On co-dependency in relationships (and how to overcome it)
Co-dependency might best be described as a love addiction. You may be in a great, loving relationship, but when co-dependency creeps in, you start needing each other for all the wrong reasons. These relationships can grow to be very destructive and emotionally exhausting. You end up losing yourself and your sense of self-worth. But it’s all good: there are ways to break the destructive cycle and still keep your love in tact. Here are some common character traits of a co-dependent, and guidelines to help get your relationship on the road to recovery.
You need constant attention from your partner
The truth is, it’s not possible to see them 24/7, and sometimes you may not even see them for a few days, and THAT’S OK. If they really love you, distance will make them miss you more.
Tip: You need to start doing the things you love alone so that you can start enjoying your own company.
Their mood dictates your mood
All moods are temporary. Do not assume that he is in a bad mood because you did something wrong. It’s not always about you. Be there for him if he needs you but give him space so that you can be true to how you feel instead of soaking up the negative energy.
Tip: Put your phone away and don’t dwell on it. Find a healthy activity to distract yourself with.
You can’t make decisions on your own (big or small)
As a co-dependent, it’s very hard to make decisions and pay attention to your own needs. You don’t need to let their desires affect your own. Reclaim your sense of self-worth by allowing yourself to make a decision. It doesn’t matter if it’s the wrong one: it’s the only way we learn.
Tip: The next time you go out with your partner, pick the place and do all the planning.
You feel abandoned when they makes plans with their friends
It’s normal for your partner to want to spend quality time with their friends. It’s not healthy to spend every single day together. Whenever they’re busy, use it as an opportunity to spend some time with your own friends!

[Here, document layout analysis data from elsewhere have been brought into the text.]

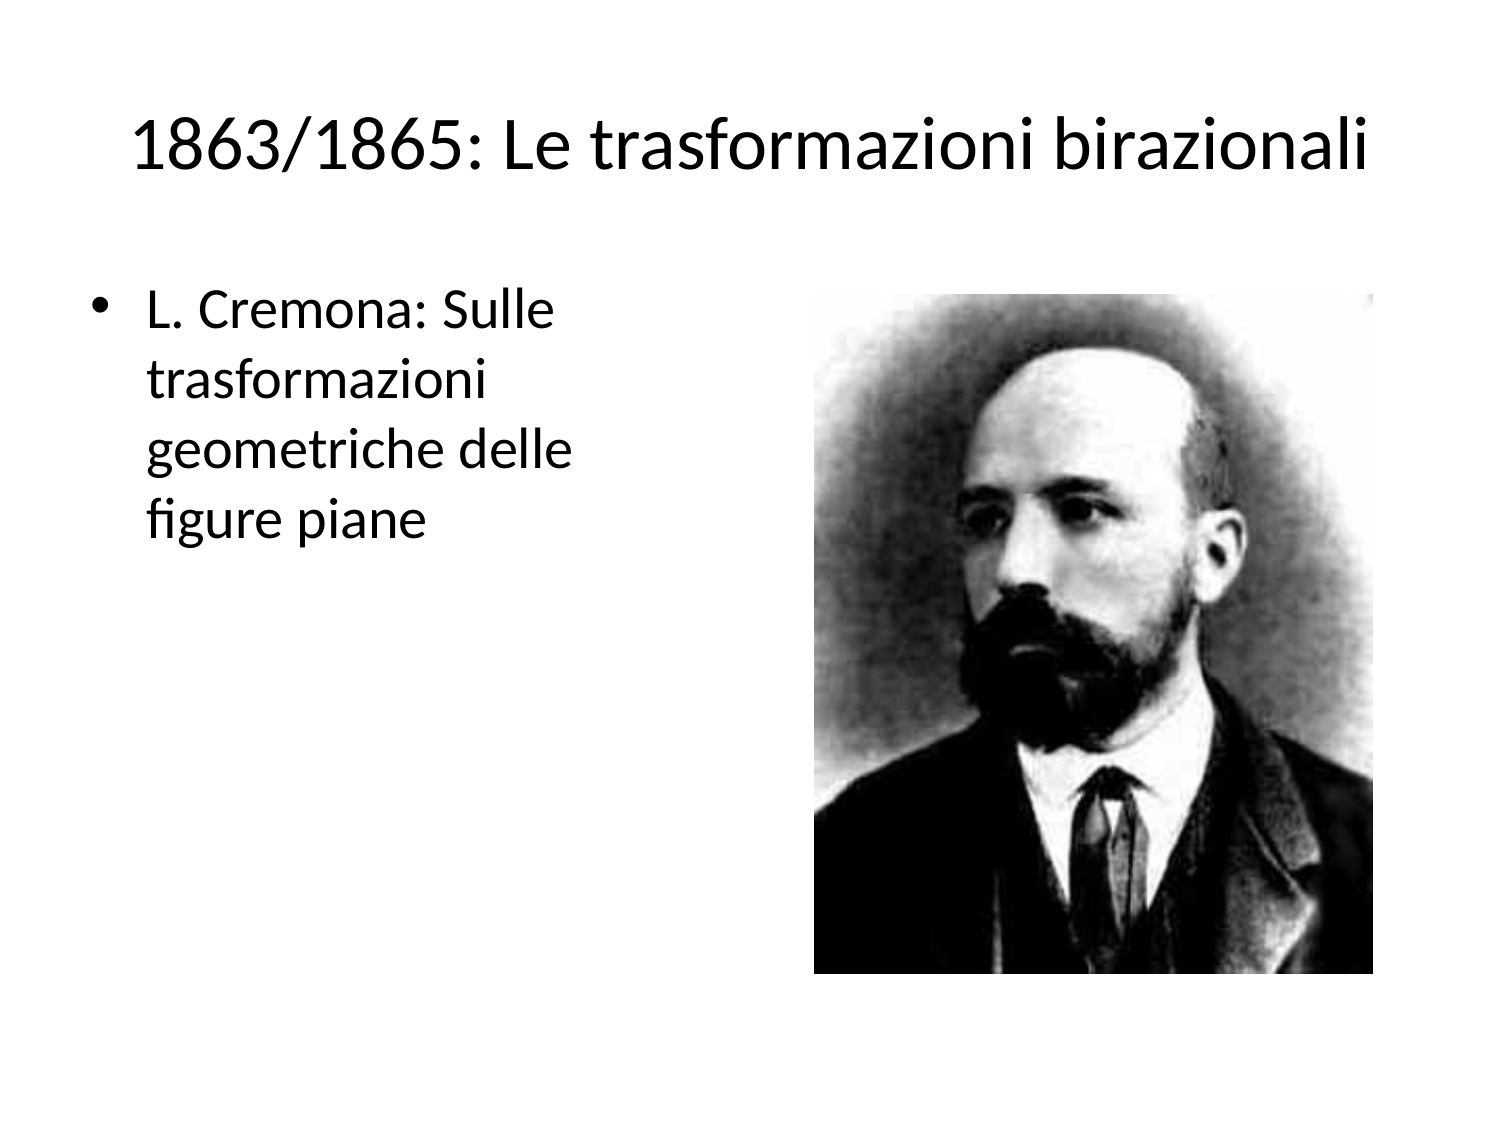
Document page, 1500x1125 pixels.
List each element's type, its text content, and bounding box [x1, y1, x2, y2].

title 1863/1865: Le trasformazioni birazionali [75, 45, 1425, 233]
list L. Cremona: Sulle trasformazioni geometriche delle figure piane [75, 262, 738, 1005]
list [814, 293, 1374, 974]
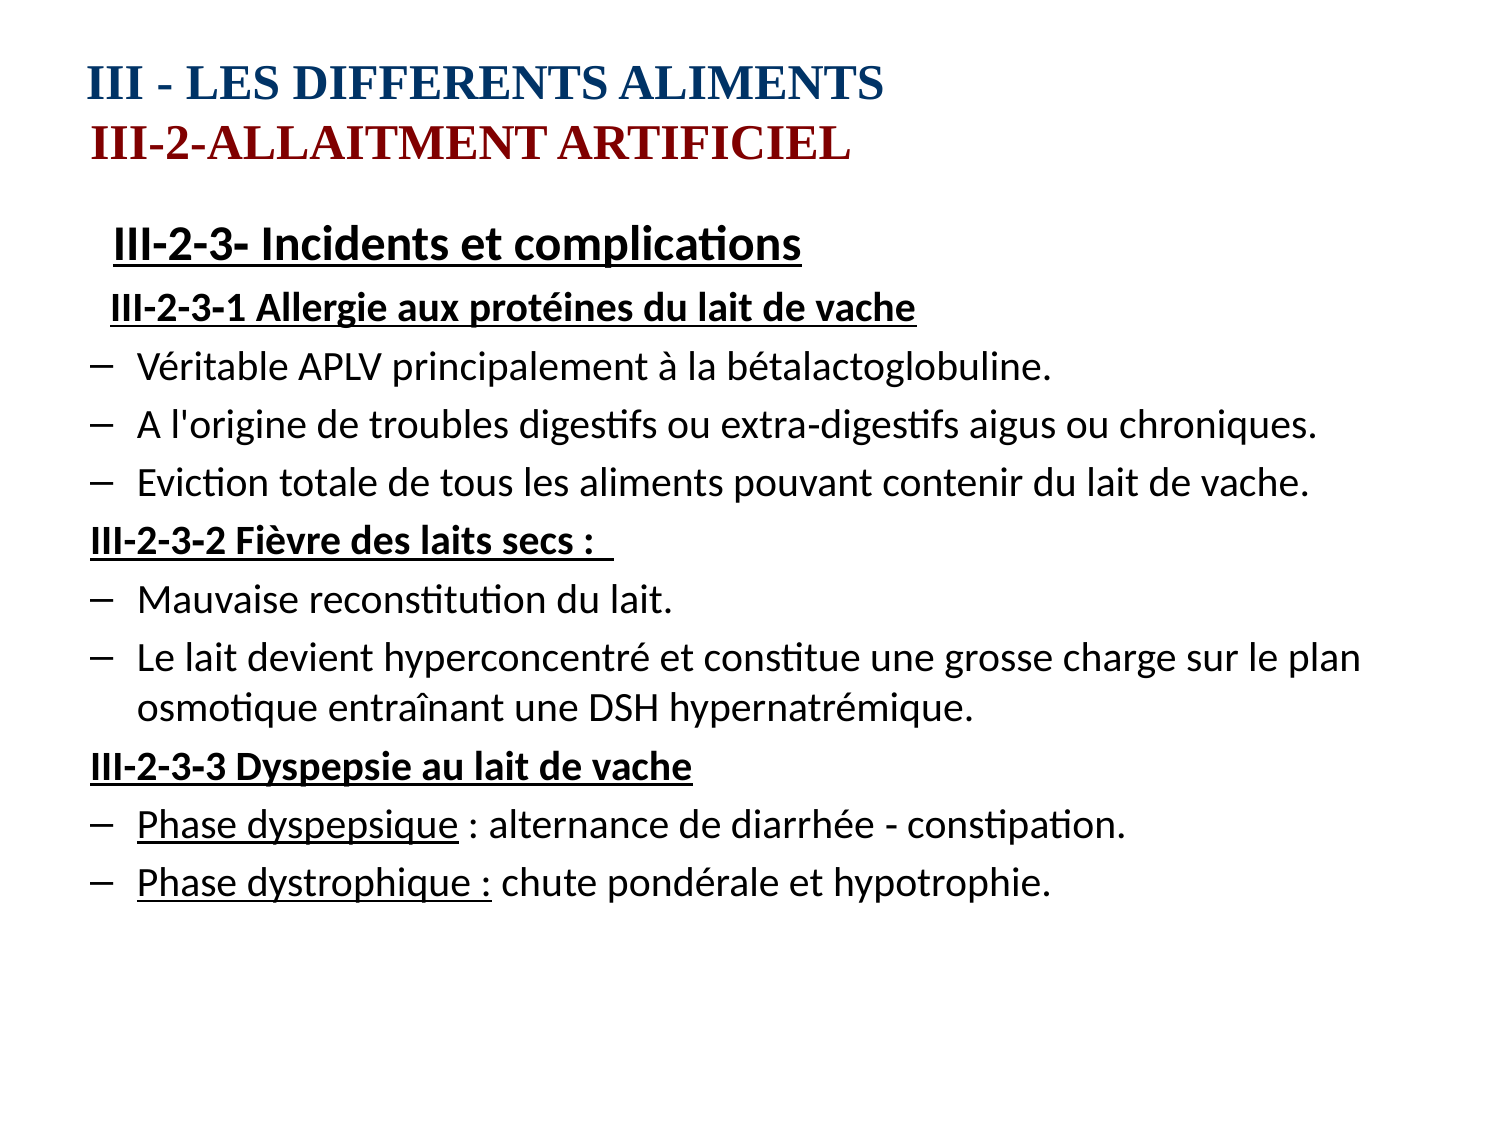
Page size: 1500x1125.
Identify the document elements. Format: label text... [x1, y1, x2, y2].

list III-2-3‑ Incidents et complications III-2-3‑1 Allergie aux protéines du lait de vache Véritable APLV principalement à la bétalactoglobuline. A l'origine de troubles digestifs ou extra‑digestifs aigus ou chroniques. Eviction totale de tous les aliments pouvant contenir du lait de vache. III-2-3‑2 Fièvre des laits secs : Mauvaise reconstitution du lait. Le lait devient hyperconcentré et constitue une grosse charge sur le plan osmotique entraînant une DSH hypernatrémique. III-2-3‑3 Dyspepsie au lait de vache Phase dyspepsique : alternance de diarrhée ‑ constipation. Phase dystrophique : chute pondérale et hypotrophie. [0, 198, 1407, 1079]
title III ‑ LES DIFFERENTS ALIMENTS III-2‑ALLAITMENT ARTIFICIEL [0, 128, 1351, 270]
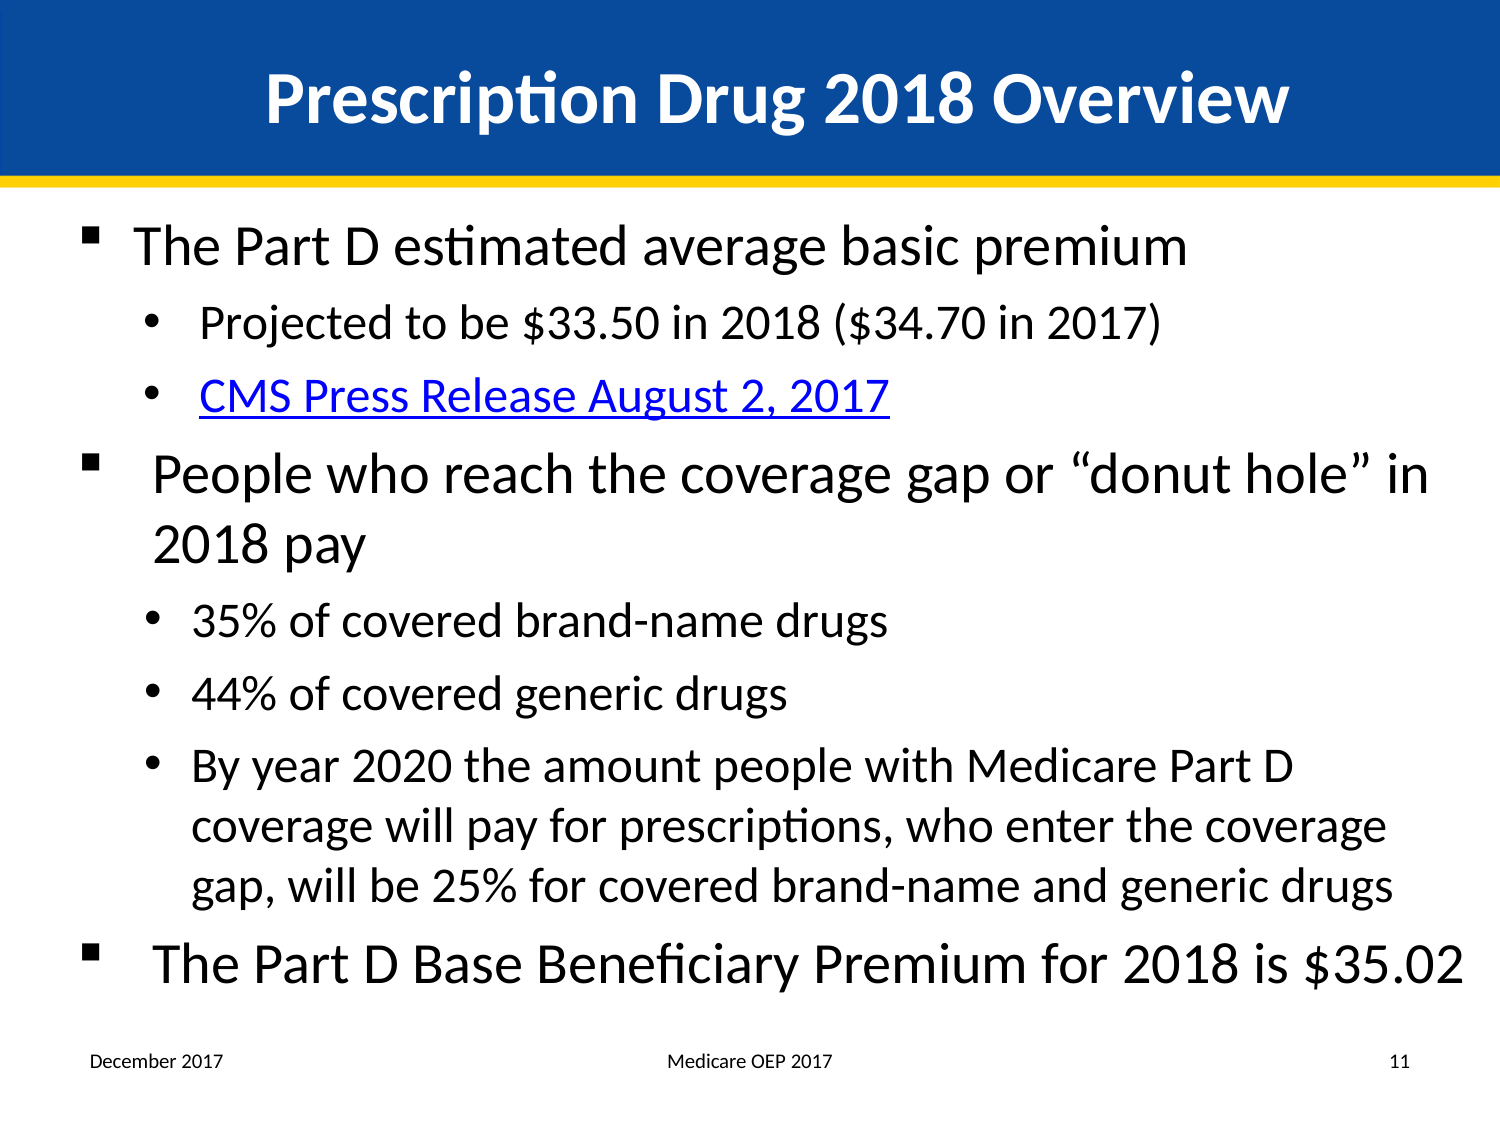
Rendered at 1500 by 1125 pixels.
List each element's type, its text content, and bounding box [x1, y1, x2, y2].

slide_number 11 [1074, 1040, 1425, 1100]
title Prescription Drug 2018 Overview [94, 5, 1445, 182]
picture [0, 0, 1500, 188]
list The Part D estimated average basic premium Projected to be $33.50 in 2018 ($34.70 in 2017) CMS Press Release August 2, 2017 People who reach the coverage gap or “donut hole” in 2018 pay 35% of covered brand-name drugs 44% of covered generic drugs By year 2020 the amount people with Medicare Part D coverage will pay for prescriptions, who enter the coverage gap, will be 25% for covered brand-name and generic drugs The Part D Base Beneficiary Premium for 2018 is $35.02 [62, 200, 1500, 943]
footer Medicare OEP 2017 [425, 1040, 1074, 1100]
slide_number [75, 1040, 425, 1100]
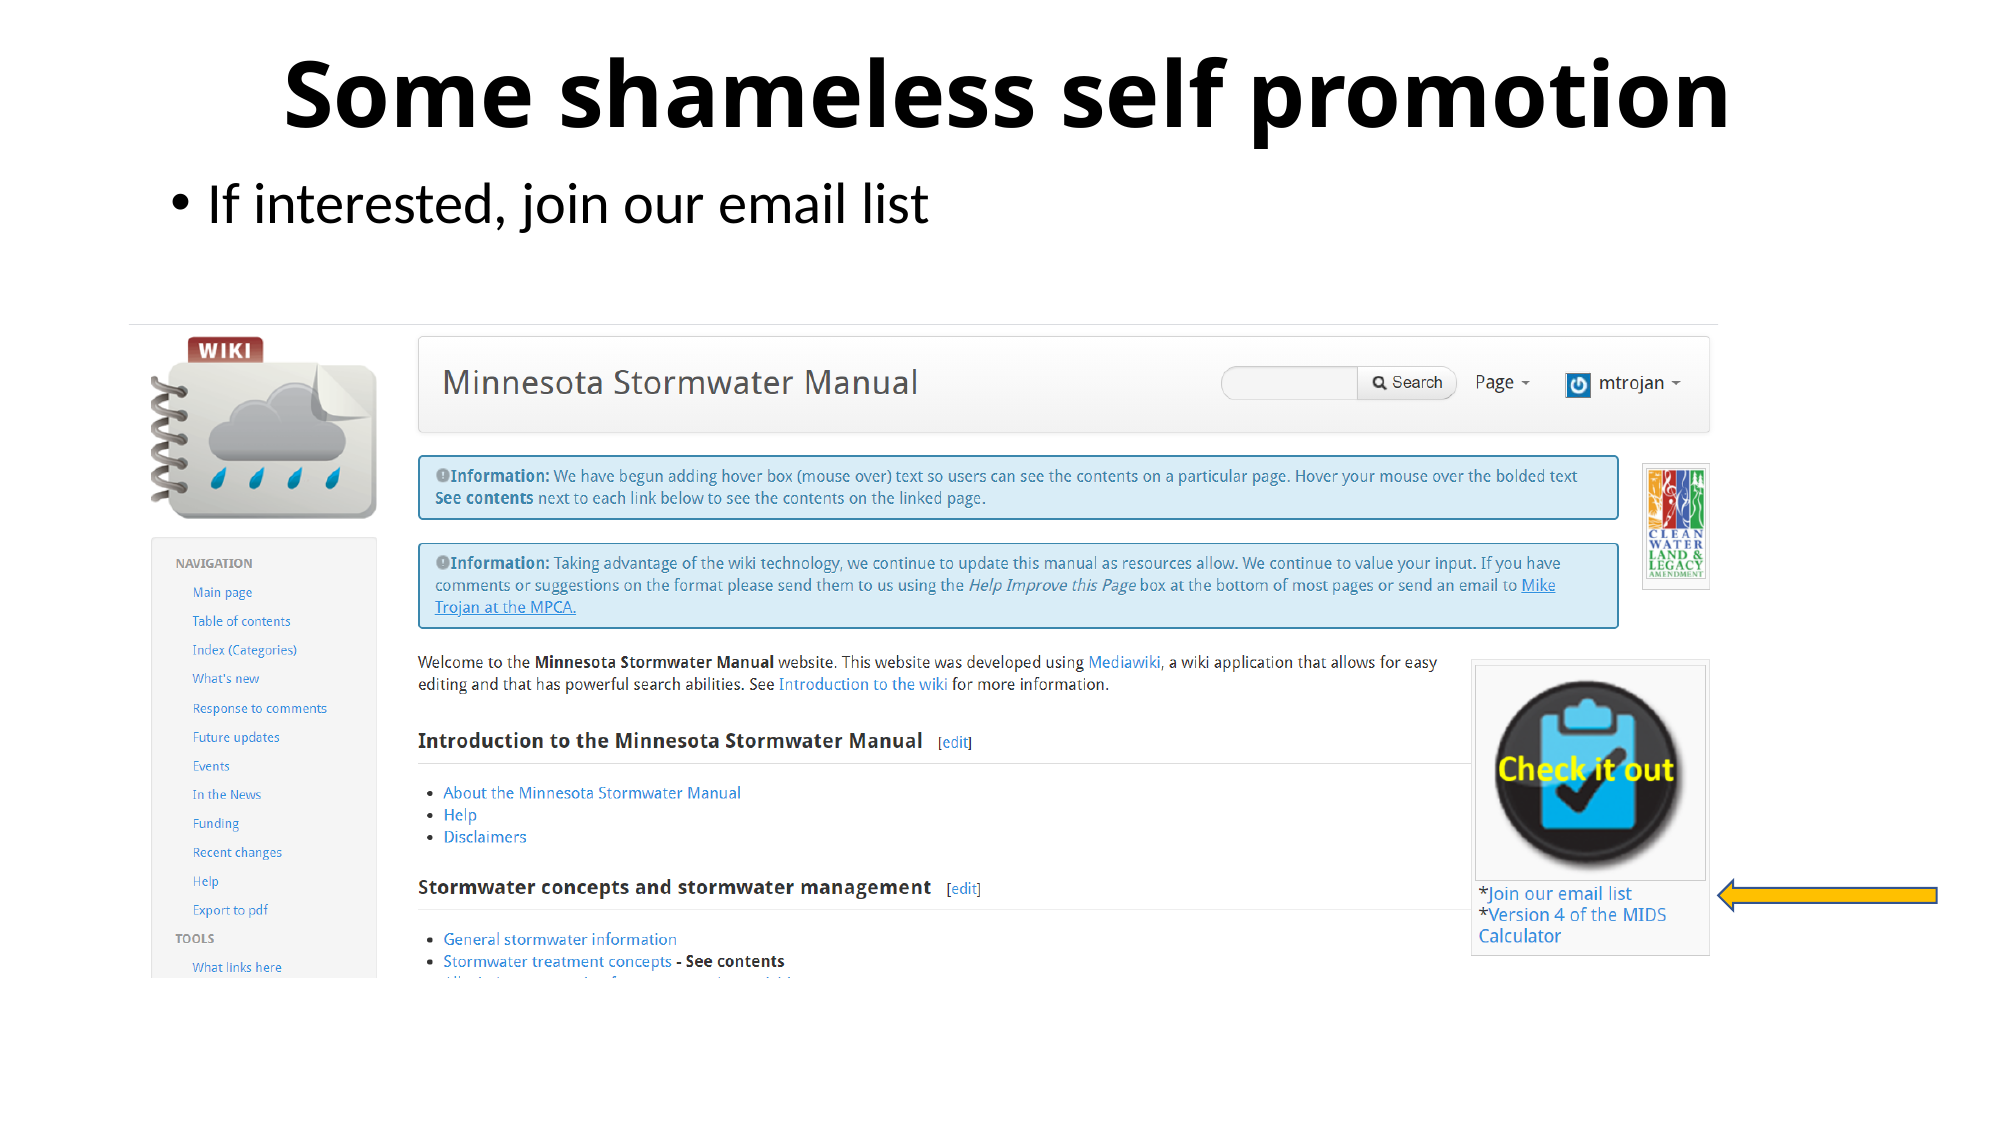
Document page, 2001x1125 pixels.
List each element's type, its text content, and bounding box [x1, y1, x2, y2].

text_box [1719, 877, 1938, 913]
picture [128, 323, 1719, 978]
title Some shameless self promotion [137, 29, 1880, 167]
list If interested, join our email list [155, 166, 1898, 444]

Tip: Learn to balance your time.
You get overly jealous and territorial
You have to trust your partner, and trust that they love you. It’s normal for men and women to interact with other people of the sex(es) they’re attracted to. We aren’t living in the 1800’s.
Tip: Create realistic boundaries on what is OK and what is not.
You feel worthless and angry when they don’t change or listen to you. You focus all your energy and serenity on solving the problems of your partner.
No matter how hard you try, you aren’t going to fix your partner’s life or change them. You can encourage and guide them on the right path, but it’s not your responsibility. We are all on different paths; if they’re not on yours then it’s time to reevaluate how they fit into your life. Fixing them will only delay fixing your soul.
Tip: Talk about the things that are bothering you. Make a decision on accepting the response, or move on with your life.
You pick unnecessary fights and feel as though you need to punish them when they make a mistake
Stop treating them like a criminal if they genuinely aren’t doing anything wrong, because you will lose them. Don’t punish them for the mistakes of others in your past. Do you want to be a prisoner of your own anger? Is this about them, or is it about you?
Tip: Ask yourself: Am I being rational, or irrational? Let it go.
You turn situations that are not in your control into catastrophes. You feel angry, anxious, controlling and obsessive in your relationship
BREATHE, and let it go. Life did not come with a handbook, you create your own. Do not let anger and anxiety rob you of living a meaningful life. When you find yourself consumed with anger and anxiety, try and find something that keeps you calm and happy so that you can rationalize the situation later with a clear mind.
Tip: Watch your favorite TV show, call your friend, play guitar, go for a jog, write, or listen to some Taylor Swift.